Display the final result in **Bold** Text



In [None]:
from IPython.display import display, HTML

def display_result_in_bold(text):
    display(HTML(f"<h1 style='font-size:24px; font-weight:bold;'>{text}</h1>"))

# Example usage
# result = "This is the result you want to display in bold with a bigger font"
display_result_in_bold(result)


# print(result)

In [None]:
# from IPython.display import Markdown
# Markdown(result)

## Observations

1. I used the PDFSearchTool provided by crewAI for creating embeddings of the 3 pdfs and getting the response of the query. It uses RAG underneath along with OpenAI embeddings and chromadb.
This was really easy and simple way of doing the RAG search. It took me quite a long time to finally figure it out, after watching some youtube videos.

For most of time, I was under the impression that we have to create the embeddings ourselves, which I tried, even tried creating custom crewAI tool, but it didn't work.

2. I stopped running the crew, as you can see above, since my balance was exhausted on the OpenAI account. You may not realize, but running this crew was extremely costly. I spent almost $15 for this without even realizing. It charged me almost a dollar for every time I'd kickoff the crew.
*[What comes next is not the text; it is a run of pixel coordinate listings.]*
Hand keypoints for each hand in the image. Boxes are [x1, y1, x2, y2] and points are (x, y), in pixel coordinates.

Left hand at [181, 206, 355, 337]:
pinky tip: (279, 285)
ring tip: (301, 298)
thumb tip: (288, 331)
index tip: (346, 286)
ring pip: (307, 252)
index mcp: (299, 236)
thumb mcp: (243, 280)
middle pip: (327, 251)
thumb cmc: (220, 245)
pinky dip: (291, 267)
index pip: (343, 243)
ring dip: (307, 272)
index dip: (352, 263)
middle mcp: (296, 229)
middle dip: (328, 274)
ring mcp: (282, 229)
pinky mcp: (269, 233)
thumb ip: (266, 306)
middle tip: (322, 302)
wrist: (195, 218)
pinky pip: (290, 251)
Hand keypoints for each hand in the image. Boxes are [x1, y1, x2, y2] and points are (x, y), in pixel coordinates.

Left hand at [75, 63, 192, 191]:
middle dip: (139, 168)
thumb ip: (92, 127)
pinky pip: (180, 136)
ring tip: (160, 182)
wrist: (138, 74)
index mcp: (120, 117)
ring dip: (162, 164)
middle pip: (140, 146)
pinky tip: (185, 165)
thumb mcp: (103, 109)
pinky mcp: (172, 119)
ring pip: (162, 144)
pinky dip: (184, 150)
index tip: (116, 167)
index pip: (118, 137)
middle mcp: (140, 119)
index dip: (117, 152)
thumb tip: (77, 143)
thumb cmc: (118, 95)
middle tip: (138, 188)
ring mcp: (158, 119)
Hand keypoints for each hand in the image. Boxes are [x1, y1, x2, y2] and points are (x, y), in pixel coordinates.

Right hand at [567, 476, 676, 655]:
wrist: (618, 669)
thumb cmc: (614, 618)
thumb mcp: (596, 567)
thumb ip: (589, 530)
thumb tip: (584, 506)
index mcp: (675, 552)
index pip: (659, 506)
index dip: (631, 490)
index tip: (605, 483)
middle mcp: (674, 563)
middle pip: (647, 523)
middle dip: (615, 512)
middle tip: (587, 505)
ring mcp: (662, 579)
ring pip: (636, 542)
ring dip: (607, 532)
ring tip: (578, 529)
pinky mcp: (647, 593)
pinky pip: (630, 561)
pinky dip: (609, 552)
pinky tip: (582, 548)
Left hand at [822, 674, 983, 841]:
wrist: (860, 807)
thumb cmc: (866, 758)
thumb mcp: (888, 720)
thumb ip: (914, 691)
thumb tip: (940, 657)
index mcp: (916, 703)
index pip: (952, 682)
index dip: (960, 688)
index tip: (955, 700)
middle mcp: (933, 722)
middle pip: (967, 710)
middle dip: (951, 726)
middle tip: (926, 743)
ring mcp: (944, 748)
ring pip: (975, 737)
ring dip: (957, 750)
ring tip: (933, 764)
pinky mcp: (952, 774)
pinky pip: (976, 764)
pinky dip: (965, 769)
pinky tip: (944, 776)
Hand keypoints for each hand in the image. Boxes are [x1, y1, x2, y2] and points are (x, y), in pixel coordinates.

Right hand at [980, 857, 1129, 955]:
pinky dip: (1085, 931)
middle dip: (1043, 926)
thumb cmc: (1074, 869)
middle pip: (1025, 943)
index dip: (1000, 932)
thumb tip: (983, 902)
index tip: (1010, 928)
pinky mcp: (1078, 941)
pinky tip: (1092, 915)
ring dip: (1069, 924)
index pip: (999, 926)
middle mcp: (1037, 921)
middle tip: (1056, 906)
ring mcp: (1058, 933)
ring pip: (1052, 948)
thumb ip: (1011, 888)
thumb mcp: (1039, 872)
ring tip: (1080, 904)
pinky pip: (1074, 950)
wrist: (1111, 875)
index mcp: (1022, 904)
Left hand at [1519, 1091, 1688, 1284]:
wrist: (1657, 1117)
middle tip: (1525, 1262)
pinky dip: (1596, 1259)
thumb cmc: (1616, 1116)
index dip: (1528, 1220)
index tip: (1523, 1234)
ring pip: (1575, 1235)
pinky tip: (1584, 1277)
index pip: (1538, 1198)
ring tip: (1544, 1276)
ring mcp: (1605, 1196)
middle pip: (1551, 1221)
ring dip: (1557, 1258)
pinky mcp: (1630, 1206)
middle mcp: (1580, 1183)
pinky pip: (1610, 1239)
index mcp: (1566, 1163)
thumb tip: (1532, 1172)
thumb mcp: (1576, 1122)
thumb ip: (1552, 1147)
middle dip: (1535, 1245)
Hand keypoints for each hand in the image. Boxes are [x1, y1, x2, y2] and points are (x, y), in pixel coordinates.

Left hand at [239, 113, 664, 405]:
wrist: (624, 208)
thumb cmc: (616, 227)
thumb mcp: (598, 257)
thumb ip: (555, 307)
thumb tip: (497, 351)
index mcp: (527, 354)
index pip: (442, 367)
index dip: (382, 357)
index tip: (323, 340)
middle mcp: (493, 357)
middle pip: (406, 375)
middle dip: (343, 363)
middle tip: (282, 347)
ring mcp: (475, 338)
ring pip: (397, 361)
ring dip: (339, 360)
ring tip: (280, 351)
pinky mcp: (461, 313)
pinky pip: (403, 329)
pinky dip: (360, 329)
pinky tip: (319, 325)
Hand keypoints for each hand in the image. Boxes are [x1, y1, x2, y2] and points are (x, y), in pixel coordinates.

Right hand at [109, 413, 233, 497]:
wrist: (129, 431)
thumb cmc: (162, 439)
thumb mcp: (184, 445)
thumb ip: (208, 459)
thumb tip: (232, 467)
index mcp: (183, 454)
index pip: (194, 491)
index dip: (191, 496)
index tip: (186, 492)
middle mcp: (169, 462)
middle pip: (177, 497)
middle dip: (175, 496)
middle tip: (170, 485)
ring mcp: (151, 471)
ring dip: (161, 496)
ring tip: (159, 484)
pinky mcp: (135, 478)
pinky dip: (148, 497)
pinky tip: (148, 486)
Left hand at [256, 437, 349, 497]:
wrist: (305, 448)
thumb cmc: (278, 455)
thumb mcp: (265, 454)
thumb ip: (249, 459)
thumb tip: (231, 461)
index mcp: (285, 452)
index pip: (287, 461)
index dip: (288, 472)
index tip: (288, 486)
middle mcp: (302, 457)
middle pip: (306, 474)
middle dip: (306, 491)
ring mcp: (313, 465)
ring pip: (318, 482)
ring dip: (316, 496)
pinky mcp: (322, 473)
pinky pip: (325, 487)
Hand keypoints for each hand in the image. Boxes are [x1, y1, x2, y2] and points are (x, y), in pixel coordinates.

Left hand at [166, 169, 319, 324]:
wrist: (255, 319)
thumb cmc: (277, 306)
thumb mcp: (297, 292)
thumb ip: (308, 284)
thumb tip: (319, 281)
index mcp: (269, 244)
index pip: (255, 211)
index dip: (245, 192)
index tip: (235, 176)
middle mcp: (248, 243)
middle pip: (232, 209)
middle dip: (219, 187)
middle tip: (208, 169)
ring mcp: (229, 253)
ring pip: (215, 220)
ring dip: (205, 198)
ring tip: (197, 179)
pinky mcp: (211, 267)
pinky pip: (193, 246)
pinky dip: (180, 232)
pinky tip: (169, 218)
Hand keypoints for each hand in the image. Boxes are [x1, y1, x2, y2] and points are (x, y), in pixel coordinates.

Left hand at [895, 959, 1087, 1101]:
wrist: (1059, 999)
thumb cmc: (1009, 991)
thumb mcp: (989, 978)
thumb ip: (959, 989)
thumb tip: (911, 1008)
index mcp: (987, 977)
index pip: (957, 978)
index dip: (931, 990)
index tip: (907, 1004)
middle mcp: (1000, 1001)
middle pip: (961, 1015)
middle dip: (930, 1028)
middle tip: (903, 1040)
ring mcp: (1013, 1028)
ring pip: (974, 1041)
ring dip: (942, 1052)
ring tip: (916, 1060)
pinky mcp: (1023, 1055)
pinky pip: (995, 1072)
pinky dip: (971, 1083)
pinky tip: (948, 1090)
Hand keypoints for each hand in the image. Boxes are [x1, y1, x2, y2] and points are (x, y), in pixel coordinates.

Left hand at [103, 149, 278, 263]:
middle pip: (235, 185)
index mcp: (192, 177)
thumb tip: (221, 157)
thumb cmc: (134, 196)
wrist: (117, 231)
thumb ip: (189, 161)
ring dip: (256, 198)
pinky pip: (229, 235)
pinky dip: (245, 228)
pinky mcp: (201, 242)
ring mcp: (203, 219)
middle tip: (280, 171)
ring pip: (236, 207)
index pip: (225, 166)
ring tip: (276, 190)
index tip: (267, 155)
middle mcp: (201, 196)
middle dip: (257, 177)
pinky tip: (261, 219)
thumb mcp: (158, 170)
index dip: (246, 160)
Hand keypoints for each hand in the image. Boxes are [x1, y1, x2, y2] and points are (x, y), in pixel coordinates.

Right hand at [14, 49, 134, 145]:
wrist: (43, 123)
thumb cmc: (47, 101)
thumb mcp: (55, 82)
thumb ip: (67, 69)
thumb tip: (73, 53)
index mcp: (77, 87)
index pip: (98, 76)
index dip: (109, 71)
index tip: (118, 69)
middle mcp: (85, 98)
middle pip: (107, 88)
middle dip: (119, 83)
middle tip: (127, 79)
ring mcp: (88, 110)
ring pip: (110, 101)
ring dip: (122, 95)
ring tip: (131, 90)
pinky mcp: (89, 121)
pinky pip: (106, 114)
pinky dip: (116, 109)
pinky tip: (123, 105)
It could be because since the CrewAI creates the embeddings using OpenAI, which is not cheap.

3. I did run several iterations playing with manager agent v/s manager llm, twicking the prompt and backstory, and asking queries on each of the pdfs. They all yielded great results, but it would wipe them out when I ran the crew next time. Then, I ran out of funds, so the results may not be exactly what you've wanted.

However, you can see one of the results displayed in bold above.